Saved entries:
-- -- --

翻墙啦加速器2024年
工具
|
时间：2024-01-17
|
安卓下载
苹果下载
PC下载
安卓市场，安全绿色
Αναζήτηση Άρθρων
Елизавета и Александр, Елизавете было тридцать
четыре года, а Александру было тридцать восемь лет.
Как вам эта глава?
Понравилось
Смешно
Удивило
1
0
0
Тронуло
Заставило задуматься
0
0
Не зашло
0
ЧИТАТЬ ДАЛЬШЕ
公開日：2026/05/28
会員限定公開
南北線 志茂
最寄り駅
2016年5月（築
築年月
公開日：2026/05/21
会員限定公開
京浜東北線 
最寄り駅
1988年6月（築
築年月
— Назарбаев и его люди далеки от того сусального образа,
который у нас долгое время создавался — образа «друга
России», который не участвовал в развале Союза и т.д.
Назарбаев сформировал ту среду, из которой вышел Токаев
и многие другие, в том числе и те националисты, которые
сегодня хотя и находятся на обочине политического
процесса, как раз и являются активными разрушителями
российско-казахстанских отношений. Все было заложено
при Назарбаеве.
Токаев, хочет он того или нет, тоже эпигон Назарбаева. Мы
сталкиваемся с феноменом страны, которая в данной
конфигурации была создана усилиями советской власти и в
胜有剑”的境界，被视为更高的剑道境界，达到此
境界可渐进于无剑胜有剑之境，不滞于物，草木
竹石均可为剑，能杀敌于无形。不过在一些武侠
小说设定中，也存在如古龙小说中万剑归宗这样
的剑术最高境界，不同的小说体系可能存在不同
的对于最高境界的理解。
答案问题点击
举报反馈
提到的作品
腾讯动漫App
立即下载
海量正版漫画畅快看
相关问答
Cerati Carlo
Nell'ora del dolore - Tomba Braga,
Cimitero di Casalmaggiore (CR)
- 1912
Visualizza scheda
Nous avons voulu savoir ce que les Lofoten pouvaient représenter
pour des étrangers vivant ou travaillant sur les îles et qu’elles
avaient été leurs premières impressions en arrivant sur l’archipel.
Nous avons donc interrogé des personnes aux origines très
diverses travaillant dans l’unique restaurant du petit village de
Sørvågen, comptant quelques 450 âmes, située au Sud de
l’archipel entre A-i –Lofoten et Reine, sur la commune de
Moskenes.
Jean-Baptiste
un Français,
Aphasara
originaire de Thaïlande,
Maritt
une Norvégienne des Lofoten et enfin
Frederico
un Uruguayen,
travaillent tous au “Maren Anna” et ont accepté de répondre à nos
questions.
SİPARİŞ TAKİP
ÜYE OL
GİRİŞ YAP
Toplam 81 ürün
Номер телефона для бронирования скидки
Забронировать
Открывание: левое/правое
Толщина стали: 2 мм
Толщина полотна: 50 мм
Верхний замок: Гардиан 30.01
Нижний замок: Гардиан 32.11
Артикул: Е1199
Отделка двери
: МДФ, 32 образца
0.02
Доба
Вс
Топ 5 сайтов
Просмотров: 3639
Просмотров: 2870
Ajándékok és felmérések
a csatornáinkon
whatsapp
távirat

-- -- --

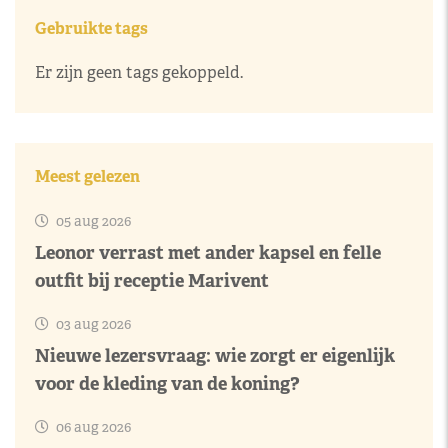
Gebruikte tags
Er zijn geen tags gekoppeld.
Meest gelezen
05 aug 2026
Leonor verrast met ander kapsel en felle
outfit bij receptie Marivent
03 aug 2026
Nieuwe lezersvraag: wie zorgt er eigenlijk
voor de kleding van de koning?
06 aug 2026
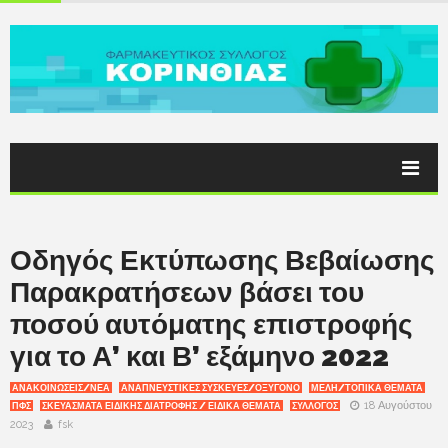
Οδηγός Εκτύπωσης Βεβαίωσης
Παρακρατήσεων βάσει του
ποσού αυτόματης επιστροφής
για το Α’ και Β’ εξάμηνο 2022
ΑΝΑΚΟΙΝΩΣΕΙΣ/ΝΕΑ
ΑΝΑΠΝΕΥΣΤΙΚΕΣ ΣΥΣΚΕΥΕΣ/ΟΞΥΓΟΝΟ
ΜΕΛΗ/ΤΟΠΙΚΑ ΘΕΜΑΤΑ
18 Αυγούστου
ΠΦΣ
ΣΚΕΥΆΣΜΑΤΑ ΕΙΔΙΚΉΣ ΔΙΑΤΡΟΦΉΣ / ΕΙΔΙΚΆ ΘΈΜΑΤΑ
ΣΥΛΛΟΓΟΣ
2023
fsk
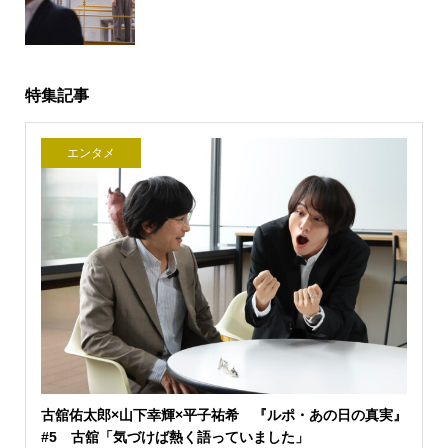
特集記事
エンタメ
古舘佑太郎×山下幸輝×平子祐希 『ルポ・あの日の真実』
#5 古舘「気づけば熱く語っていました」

-- -- --

TASK BRIEF: Count the lines in the items above that contain the word "Токаев", and give only the number.

REPLY: 2